Why they read premium (color psychology & mood keywords)

  • Keywords: hope + resilience, balance, clarity, restart.
  • Gray adds sophistication and texture potential (linen, stone); yellow supplies emotion without cheapening when used sparingly.
  • The duo supports storytelling about recovery, care, and reliable optimism.

4 palettes (Style / Home / Brand / UI)

  • Style: #F5DF4D / #939597 / #111827 / #FDFCF7 / #2563EB
  • Home: #F5DF4D / #D4D4D8 / #6B7280 / #F5F3EF / #8B5CF6
  • Brand: #F5DF4D / #0F172A / #E5E7EB / #9CA3AF / #34D399
  • UI: #F5DF4D / #111827 / #1F2937 / #E5E7EB / #60A5FA

How to use it in different scenes (Home / Style / Print / Web)

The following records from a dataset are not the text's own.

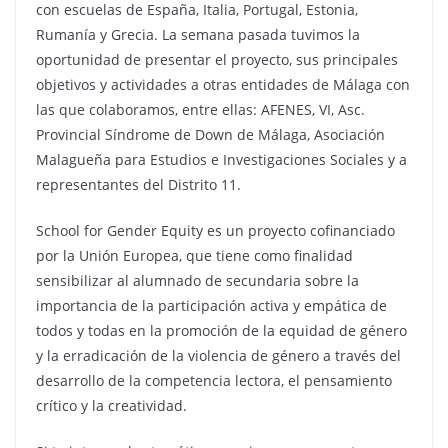
con escuelas de España, Italia, Portugal, Estonia,
Rumanía y Grecia. La semana pasada tuvimos la
oportunidad de presentar el proyecto, sus principales
objetivos y actividades a otras entidades de Málaga con
las que colaboramos, entre ellas: AFENES, VI, Asc.
Provincial Síndrome de Down de Málaga, Asociación
Malagueña para Estudios e Investigaciones Sociales y a
representantes del Distrito 11.
School for Gender Equity es un proyecto cofinanciado
por la Unión Europea, que tiene como finalidad
sensibilizar al alumnado de secundaria sobre la
importancia de la participación activa y empática de
todos y todas en la promoción de la equidad de género
y la erradicación de la violencia de género a través del
desarrollo de la competencia lectora, el pensamiento
crítico y la creatividad.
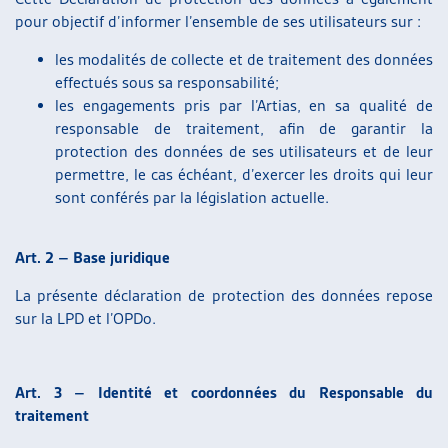
pour objectif d’informer l’ensemble de ses utilisateurs sur :
les modalités de collecte et de traitement des données
effectués sous sa responsabilité;
les engagements pris par l’Artias, en sa qualité de
responsable de traitement, afin de garantir la
protection des données de ses utilisateurs et de leur
permettre, le cas échéant, d’exercer les droits qui leur
sont conférés par la législation actuelle.
Art. 2 – Base juridique
La présente déclaration de protection des données repose
sur la LPD et l’OPDo.
Art. 3 – Identité et coordonnées du Responsable du
traitement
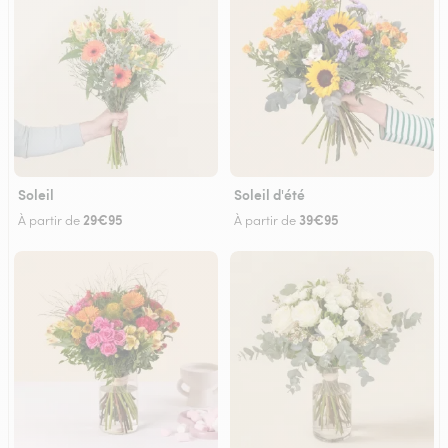
Soleil
Soleil d'été
29€95
39€95
À partir de
À partir de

  • Home: Use gray on walls/soft furnishings; add yellow pillows, art, or lighting as accents.
  • Style: Gray coats or denim as base; yellow scarf/bag/knit for the spark.
  • Print: Gray paper or matte finishes as stage; spot yellow for titles, seals, or tabs.
  • Web: Keep layouts gray/off-white; apply yellow to CTAs, notifications, data highlights with dark text for contrast.

Pitfalls to avoid

  • Full-page yellow backgrounds with light text—readability collapses fast.
  • Pairing yellow with equally bright orange/neon pink; it cheapens the palette.
  • Overusing gray without texture; add linen grain, borders, or subtle shadows.
  • Forgetting contrast ratios when yellow is the button background—use dark ink colors.

FAQ

  • Q: Which color should lead? A: Let gray hold surfaces and typography; deploy yellow for highlights and CTAs.
  • Q: Can I use yellow text on gray? A: Only for small badges; main text should be dark on light for accessibility.
  • Q: Does the duo work in dark mode? A: Yes—use deep charcoal as the shell, yellow for accents, and keep gray for cards.
  • Q: How do I make it feel premium? A: Combine with textured paper, embossing, or soft shadows; keep yellow coverage controlled.

Trademark note

Pantone® is a trademark of Pantone LLC. This article is informational and not affiliated with Pantone.